Come detto, l’unico personaggio degno è Oshi. Partendo dalle poche informazioni che ci sono giunte finora, ho provato a immaginare la trama dal suo punto di vista, come se fosse stato lui il protagonista.
Oshi è innamorato di Yuki da sempre, sin da quando erano bambini, è il suo primo amore. Ha imparato il linguaggio dei segni per lei, a modo suo per proteggerla. Ogni volta che lei è in difficoltà, lui interviene per aiutarla, ma appunto a modo suo, col suo fare tsundere, a volte senza che lei se ne renda conto, come fanno i veri eroi dei romance. Non le si è mai dichiarato, ma ancora ci spera, le ha dato nel corso del tempo dei segnali, dei messaggi, sperando che lei li cogliesse, si è illuso che poco a poco lei stia cominciando a “vederlo” e aspetta il momento giusto per farsi avanti... immaginatelo, lo avete visto tantissime volte protagonista in tante altre romcom ed eravate tutti a tifare per lui... ma in questo caso va diversamente, perché all’improvviso arriva dal nulla un mega ‘figone’, Itsumi, che senza alcuno sforzo e con un solo sguardo fa cadere Yuki ai suoi piedi. Da lì in poi lei ha occhi solo per il ‘figone’, Oshi ormai la riesce a vedere solo casualmente, di rado da lontano, mentre passeggia col ‘figone’ o entra a casa sua, e quando finalmente riesce a scambiarci due parole, lei gli parla solo di quanto meraviglioso sia il ‘figone’. A un certo punto il ‘figone’ gli si avvicina e con un misto di indulgenza e compassione gli fa: “Non riesco a odiarti, perché non diventiamo amici?”. Che è un modo diverso per dire: “Non ti allontano, perché non ti ritengo minimamente una minaccia, mi fai solo pena. Perché non ti arrendi, ti sottometti a me e fai da amico zerbino?”. Mi dispiace un sacco per lui.
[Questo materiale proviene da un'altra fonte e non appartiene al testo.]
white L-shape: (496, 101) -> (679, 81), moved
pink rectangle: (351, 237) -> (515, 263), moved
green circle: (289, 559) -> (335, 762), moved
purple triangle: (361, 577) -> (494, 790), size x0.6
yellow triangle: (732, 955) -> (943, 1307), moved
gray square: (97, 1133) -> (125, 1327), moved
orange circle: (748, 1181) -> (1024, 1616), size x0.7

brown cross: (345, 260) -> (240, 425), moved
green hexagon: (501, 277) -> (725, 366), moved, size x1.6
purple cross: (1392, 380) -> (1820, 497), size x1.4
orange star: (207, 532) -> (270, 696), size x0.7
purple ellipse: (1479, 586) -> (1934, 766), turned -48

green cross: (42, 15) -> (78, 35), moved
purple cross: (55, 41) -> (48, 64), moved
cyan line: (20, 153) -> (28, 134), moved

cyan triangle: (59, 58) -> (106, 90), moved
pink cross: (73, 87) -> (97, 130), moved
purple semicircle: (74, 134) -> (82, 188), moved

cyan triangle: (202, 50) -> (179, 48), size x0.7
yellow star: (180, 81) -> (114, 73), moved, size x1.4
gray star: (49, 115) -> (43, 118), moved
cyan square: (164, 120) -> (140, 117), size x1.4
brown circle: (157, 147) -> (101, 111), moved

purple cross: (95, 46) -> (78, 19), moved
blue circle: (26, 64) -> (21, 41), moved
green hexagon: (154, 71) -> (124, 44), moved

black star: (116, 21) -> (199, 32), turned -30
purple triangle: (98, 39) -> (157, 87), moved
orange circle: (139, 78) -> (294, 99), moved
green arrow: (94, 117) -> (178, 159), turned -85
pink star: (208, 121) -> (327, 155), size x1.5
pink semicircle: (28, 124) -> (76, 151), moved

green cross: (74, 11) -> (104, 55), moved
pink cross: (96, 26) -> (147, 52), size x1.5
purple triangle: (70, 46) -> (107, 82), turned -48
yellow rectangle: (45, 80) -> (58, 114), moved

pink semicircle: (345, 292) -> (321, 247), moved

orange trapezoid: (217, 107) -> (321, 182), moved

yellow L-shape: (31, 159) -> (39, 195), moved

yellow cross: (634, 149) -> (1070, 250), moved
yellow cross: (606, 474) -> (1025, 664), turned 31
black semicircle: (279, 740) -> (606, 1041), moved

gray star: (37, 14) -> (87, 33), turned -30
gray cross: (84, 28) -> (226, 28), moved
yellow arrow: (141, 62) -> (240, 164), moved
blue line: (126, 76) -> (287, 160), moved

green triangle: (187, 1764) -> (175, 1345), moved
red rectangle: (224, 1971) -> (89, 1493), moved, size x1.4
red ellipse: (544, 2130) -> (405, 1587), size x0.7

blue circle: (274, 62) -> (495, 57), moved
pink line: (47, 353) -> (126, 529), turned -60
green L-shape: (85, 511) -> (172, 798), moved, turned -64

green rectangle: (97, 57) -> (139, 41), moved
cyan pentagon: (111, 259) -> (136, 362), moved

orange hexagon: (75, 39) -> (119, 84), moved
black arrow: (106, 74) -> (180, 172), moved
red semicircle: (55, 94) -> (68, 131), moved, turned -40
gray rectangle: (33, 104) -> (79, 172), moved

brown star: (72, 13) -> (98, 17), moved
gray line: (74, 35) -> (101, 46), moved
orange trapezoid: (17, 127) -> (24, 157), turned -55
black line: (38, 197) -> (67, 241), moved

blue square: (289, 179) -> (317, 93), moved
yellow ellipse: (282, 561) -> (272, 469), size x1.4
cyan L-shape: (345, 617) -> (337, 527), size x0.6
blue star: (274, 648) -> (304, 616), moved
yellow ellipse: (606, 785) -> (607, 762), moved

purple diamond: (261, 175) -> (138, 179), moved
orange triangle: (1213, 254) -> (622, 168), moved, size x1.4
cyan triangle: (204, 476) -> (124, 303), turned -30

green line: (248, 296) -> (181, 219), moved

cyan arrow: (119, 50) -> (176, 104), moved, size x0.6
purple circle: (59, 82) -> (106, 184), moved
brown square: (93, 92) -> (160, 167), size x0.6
Avessero raccontato la storia (anche) dal punto di vista realistico e umano di Oshi, sarebbe stata interessante. Invece la storia narrata è quella da favola ideale di una neo-Cenerentola che incontra il principe azzurro perfetto, e vissero tutti felici e contenti.
Noia a palate.

Disabilità
Come detto, è un tema che mi sta molto a cuore, tuttavia in questa serie non mi è piaciuto il modo in cui è stato trattato. Yuki è sorda, ma questa sua disabilità pare non le arrechi fondamentalmente nessun problema nella vita di tutti i giorni, a parte il fatto di dover comunicare scrivendo messaggi su cellulare/cartelli (come se fosse una novella Komi).
Yuki sembra vivere in un mondo idilliaco in cui la disabilità è una condizione come un’altra che di fatto non comporta nessun problema sociale (sarebbe bello se la realtà fosse così, ma sappiamo che, purtroppo, non lo è). Nessuno le dimostra ostilità o insofferenza, nessuno la prende in giro o la esclude, né i conoscenti né gli estranei, tutti sono immensamente pazienti e gentili con lei e si prestano senza alcuna esitazione o fastidio a venirle incontro.
A un certo punto sembrava nascere finalmente un problema: non riusciva a trovare lavoro. “Finalmente!”, ho pensato. Quella poteva essere un’occasione per mostrare le difficoltà che possono incontrare i disabili, tuttavia è stata completamente banalizzata e depotenziata come tematica: innanzitutto perché nella ricerca del lavoro non c’era nessuna ansia o fretta, quello era giusto un suo sfizio e non una necessità impellente (vive mantenuta da sua madre, il lavoro era solo un modo per mettere da parte qualche soldo per farsi una vacanza), dunque in fondo, se non lo trovava, chissene; secondariamente, se ne accenna giusto qualche volta di sfuggita e poi con scioltezza lo trova, fine del finto-problema.
La disabilità alla fine della fiera sembra solo un modo per rendere Yuki kawaii, giusto un pretesto iniziale che non è stato per niente approfondito né trattato con la verosimiglianza e la serietà che avrebbe meritato.

Il comparto tecnico è di livello, i disegni sono belli e anche le sigle.
Il contorno insomma è sicuramente ottimo, ma è proprio la trama che non è interessante.
Sono rimasto francamente deluso e, se uscisse una seconda stagione, non credo che la vedrò.